- Opening Delimiter -
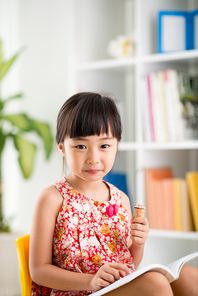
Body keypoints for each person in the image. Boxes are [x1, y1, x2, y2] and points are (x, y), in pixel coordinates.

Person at [29, 92, 198, 296]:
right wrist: (91, 281)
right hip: (79, 291)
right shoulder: (52, 198)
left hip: (113, 290)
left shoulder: (121, 200)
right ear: (62, 148)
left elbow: (128, 265)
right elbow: (39, 271)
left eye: (104, 146)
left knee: (190, 277)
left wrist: (137, 243)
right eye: (81, 146)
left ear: (117, 145)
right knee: (155, 284)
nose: (93, 158)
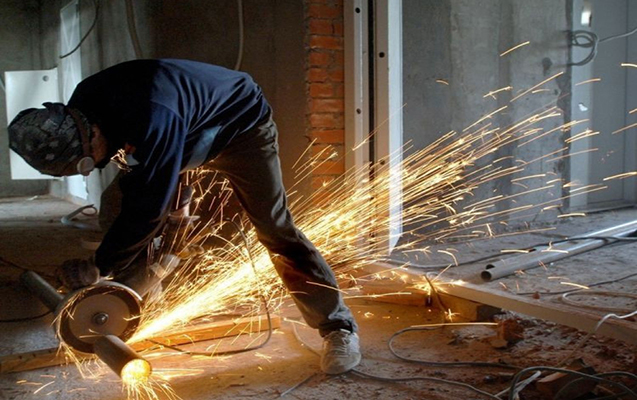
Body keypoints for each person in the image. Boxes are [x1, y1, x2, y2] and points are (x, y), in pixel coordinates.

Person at [7, 59, 360, 374]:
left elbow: (148, 209)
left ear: (91, 132)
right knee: (115, 203)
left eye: (87, 162)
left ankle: (337, 327)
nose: (92, 168)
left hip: (240, 126)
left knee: (274, 227)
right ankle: (133, 298)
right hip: (178, 126)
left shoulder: (152, 115)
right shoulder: (84, 104)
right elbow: (139, 183)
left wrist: (99, 264)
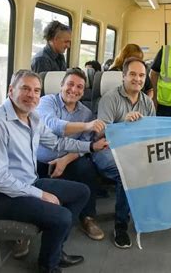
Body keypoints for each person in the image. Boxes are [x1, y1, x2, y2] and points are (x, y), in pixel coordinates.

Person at [0, 70, 108, 272]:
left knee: (82, 192)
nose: (32, 95)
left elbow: (56, 143)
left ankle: (54, 251)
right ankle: (48, 267)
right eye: (25, 89)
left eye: (36, 90)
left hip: (26, 183)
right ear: (11, 90)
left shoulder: (33, 118)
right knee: (61, 216)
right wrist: (41, 194)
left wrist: (90, 147)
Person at [36, 68, 106, 241]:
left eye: (79, 87)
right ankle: (25, 233)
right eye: (70, 84)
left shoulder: (86, 113)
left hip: (68, 159)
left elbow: (83, 146)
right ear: (61, 85)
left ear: (83, 92)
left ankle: (88, 217)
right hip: (39, 160)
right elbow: (52, 125)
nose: (74, 90)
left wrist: (64, 160)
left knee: (87, 168)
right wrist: (86, 126)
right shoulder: (46, 102)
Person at [94, 57, 155, 248]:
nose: (137, 79)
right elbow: (100, 132)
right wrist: (123, 125)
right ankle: (120, 225)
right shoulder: (110, 98)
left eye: (142, 75)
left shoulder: (147, 102)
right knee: (127, 172)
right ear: (123, 76)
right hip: (106, 149)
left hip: (134, 151)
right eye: (133, 74)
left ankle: (142, 213)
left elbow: (152, 132)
- Closing Delimiter -
**YOUR INSTRUCTIONS**
The response should consist only of the lines from the one containing "left hip: (26, 183)" to the end of the material above, both included.

**SOLVED PROBLEM**
left hip: (26, 183)
right ear: (11, 90)
left shoulder: (33, 118)
right knee: (61, 216)
right wrist: (41, 194)
left wrist: (90, 147)
Person at [36, 68, 106, 241]:
left eye: (79, 87)
right ankle: (25, 233)
right eye: (70, 84)
left shoulder: (86, 113)
left hip: (68, 159)
left elbow: (83, 146)
right ear: (61, 85)
left ear: (83, 92)
left ankle: (88, 217)
right hip: (39, 160)
right elbow: (52, 125)
nose: (74, 90)
left wrist: (64, 160)
left knee: (87, 168)
right wrist: (86, 126)
right shoulder: (46, 102)
Person at [94, 57, 155, 248]:
nose: (137, 79)
right elbow: (100, 132)
right wrist: (123, 125)
right ankle: (120, 225)
right shoulder: (110, 98)
left eye: (142, 75)
left shoulder: (147, 102)
right knee: (127, 172)
right ear: (123, 76)
right hip: (106, 149)
left hip: (134, 151)
right eye: (133, 74)
left ankle: (142, 213)
left elbow: (152, 132)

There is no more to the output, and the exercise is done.